Communiqué par M. Pierre Lapaque, Représentant régional de l'Office des Nations Unies contre la drogue et le crime (ONUDC) pour l'Afrique de l'Ouest et centrale
9 Décembre 2015
Parlements en Afrique de l’Ouest et Centrale, investissez dans la lutte contre la corruption!
Chaque année, l'Afrique de l’Ouest et Centrale perd des milliards de dollars en recettes de l’Etat en raison de la corruption galopante. Au lieu de financer des écoles, des cliniques de santé, de l’infrastructure, de l'emploi pour les jeunes, les ressources naturelles sont trop souvent détournées à travers des entreprises avec des bénéficiaires non divulgués et vers des comptes bancaires dans de lointaines destinations.
Au cours des dernières années, la plupart des pays d'Afrique de l’Ouest et Centrale ont mis en place des autorités de lutte contre la corruption pour prévenir et combattre la corruption. Malheureusement, un bon nombre de ces institutions n’ont jamais bien fonctionné. Beaucoup n’ont jamais obtenu une seule condamnation devant les tribunaux pour corruption. Par conséquent, la déception du peuple a souvent suivi les attentes élevées.
Alors que nous célébrons le 12e anniversaire de la Convention des Nations Unies contre la corruption (la Convention), ratifiée par tous les pays d’Afrique de l'Ouest et la plupart des pays d'Afrique Centrale, je voudrais inciter les parlements de la région à réinvestir pleinement dans leur infrastructure de lutte contre la corruption. Des lois fortes contre la corruption, conformément à la Convention, doivent être adoptées et les autorités de lutte contre la corruption ont besoin de plus de financement et de réels pouvoirs d'enquête.
Aujourd'hui, les parlements d’Afrique de l’Ouest investissent en moyenne 150 FCFA ou 25 cents d’un dollar américain par citoyen dans leurs principales autorités de lutte contre la corruption, tandis qu'ils perdent en moyenne plus de 30.000 FCFA ou 50 dollars américains par citoyen par an à cause des flux financiers illicites. La tendance actuelle du manque de financement de la lutte contre la corruption et d’une fuite élevée de capitaux doit être inversée. Si les parlements de la région quadruplaient leurs investissements dans leurs autorités de lutte contre la corruption, le retour sur leur investissement serait potentiellement énorme. Au Burkina Faso, le parlement a inscrit un budget minimal pour l'autorité de lutte contre la corruption dans la loi (0,01% du budget national). D'autres pays de la région pourraient suivre cet exemple.

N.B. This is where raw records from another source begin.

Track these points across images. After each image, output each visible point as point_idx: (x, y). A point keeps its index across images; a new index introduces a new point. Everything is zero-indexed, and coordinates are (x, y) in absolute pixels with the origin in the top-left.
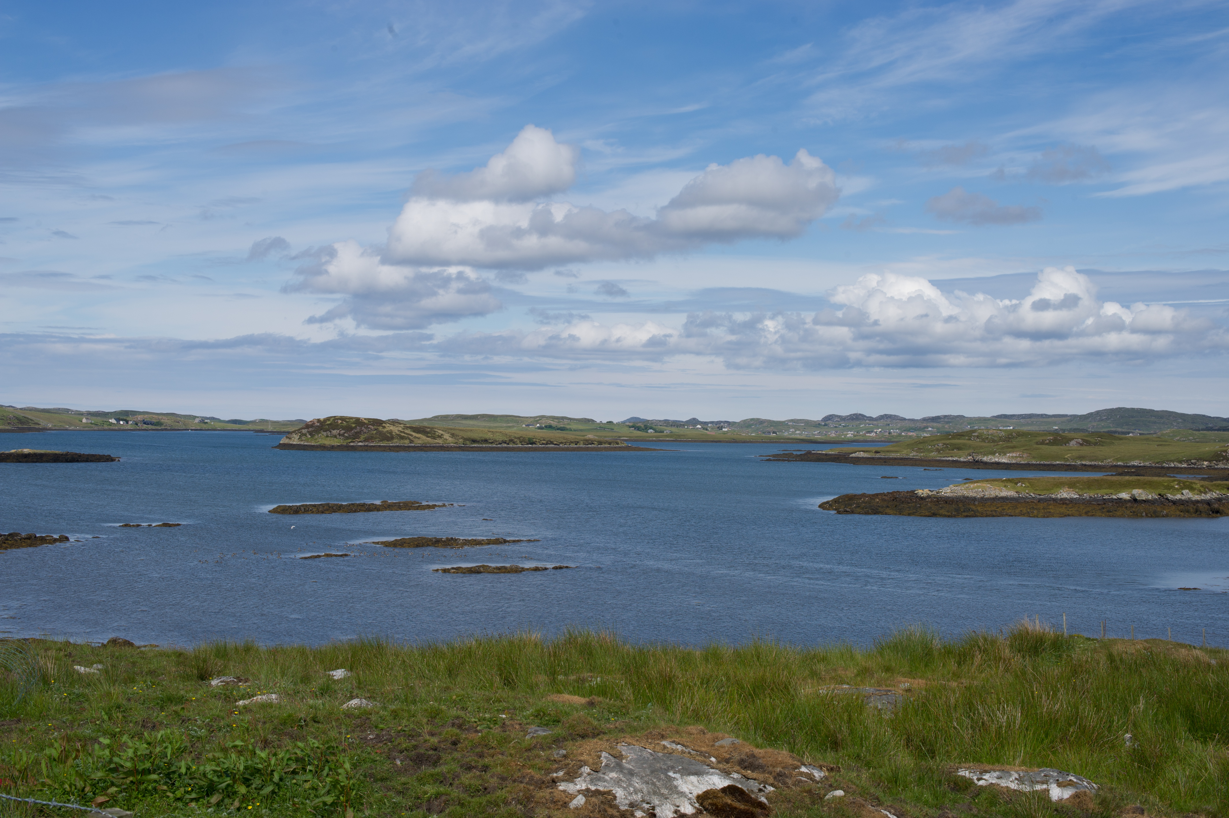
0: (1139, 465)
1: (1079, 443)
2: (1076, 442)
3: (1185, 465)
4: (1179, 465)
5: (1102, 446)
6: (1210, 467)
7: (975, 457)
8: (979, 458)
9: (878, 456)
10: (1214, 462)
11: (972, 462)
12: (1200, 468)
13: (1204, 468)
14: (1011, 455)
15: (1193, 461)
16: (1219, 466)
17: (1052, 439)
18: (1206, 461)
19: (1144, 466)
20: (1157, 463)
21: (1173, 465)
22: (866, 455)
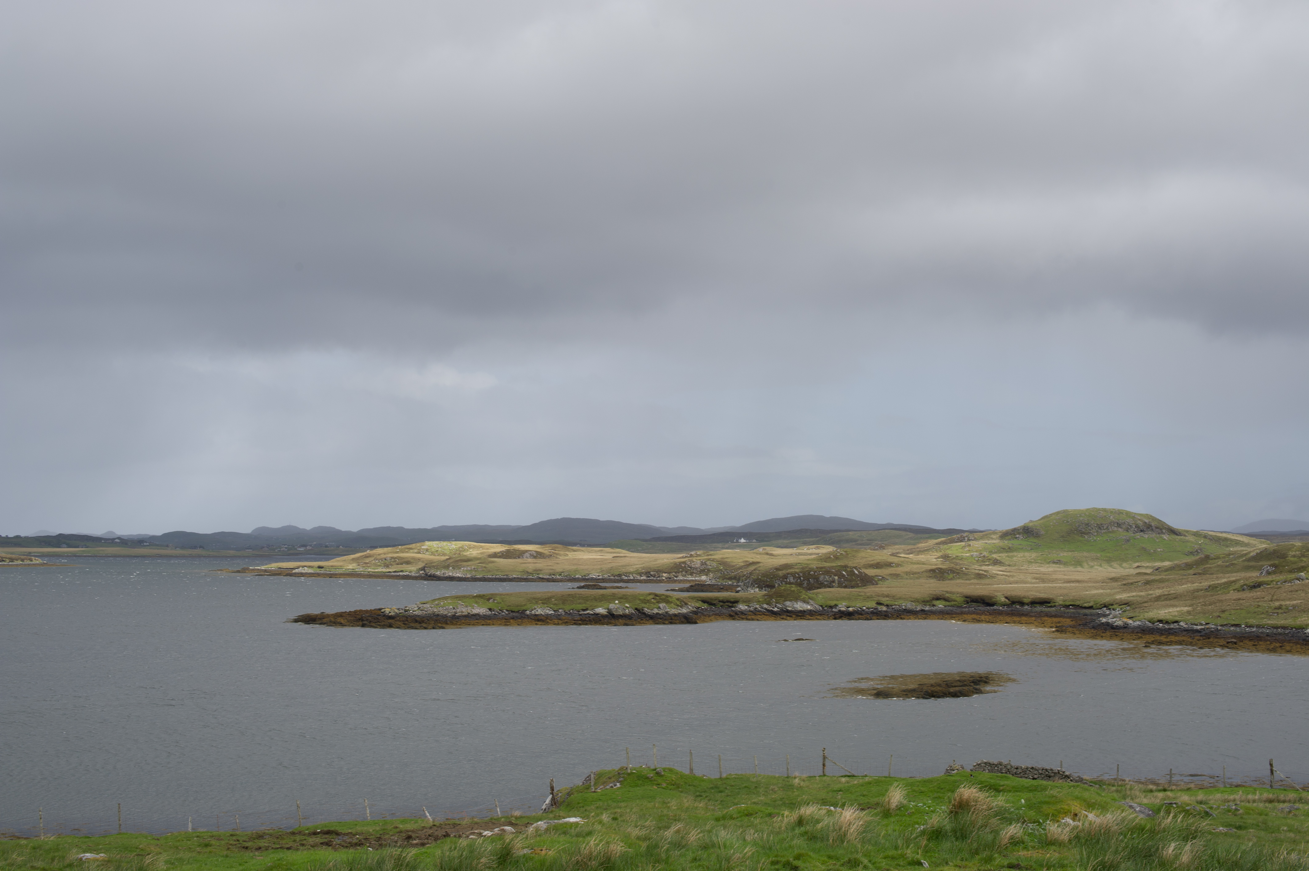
0: (598, 578)
1: (533, 555)
2: (530, 554)
3: (644, 578)
4: (639, 578)
5: (557, 558)
6: (670, 578)
7: (427, 571)
8: (432, 572)
9: (322, 571)
10: (674, 573)
11: (424, 577)
12: (660, 580)
13: (664, 580)
14: (465, 569)
15: (652, 573)
16: (678, 578)
17: (505, 552)
18: (665, 573)
19: (603, 579)
20: (617, 576)
21: (632, 578)
22: (310, 571)
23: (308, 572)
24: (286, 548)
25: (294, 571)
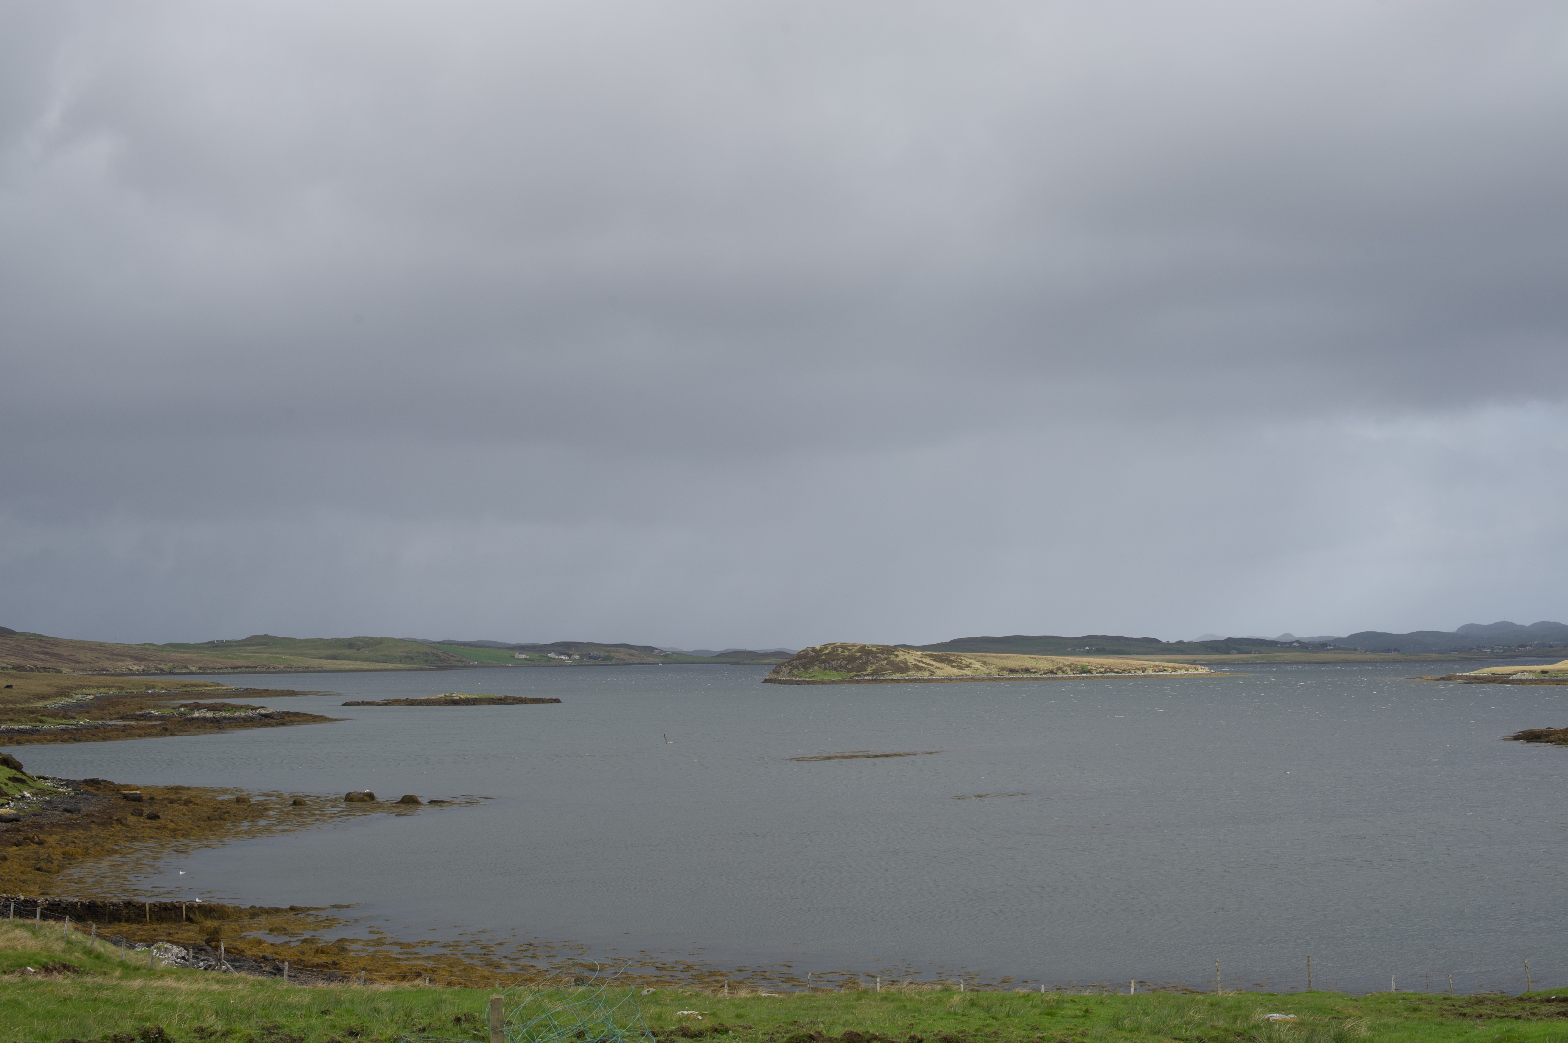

Par ailleurs, les pouvoirs d'enquête et de poursuite des autorités de lutte contre la corruption sont trop souvent absents. La plupart des autorités de lutte contre la corruption en Afrique de l'Ouest et Centrale ont un mandat d'enquêter sur la corruption, mais ils ne disposent pas des pouvoirs d'enquête pour exercer ce mandat (pouvoirs d’arrestation, de geler des comptes bancaires, de saisir des biens, de procéder à des perquisitions, etc.). Si les parlements de la région pouvaient doter leurs autorités de lutte contre la corruption de pouvoirs de police judiciaire, alors ces autorités auraient plus de chances de réussir leurs enquêtes.
Le combat contre la corruption constitue souvent une épine dans le pied pour les dirigeants politiques, mais ce combat est nécessaire pour l'avenir des jeunes d’Afrique de l'Ouest et Centrale. La région souffre de la pauvreté, de l'extrémisme violent, du terrorisme, du trafic de drogue et de la criminalité organisée. Sauf si les parlements intensifient leurs efforts pour combattre la corruption, un cercle vicieux de corruption, de violence et de pauvreté continuera à se débobiner. Pour inverser cette tendance, je vous incite à conformer la législation nationale avec la Convention et à investir davantage dans votre infrastructure de lutte contre la corruption. Seulement à ce moment-là un cercle vertueux et un avenir meilleur de paix, de développement et de prospérité pour tout le monde dans la région est possible.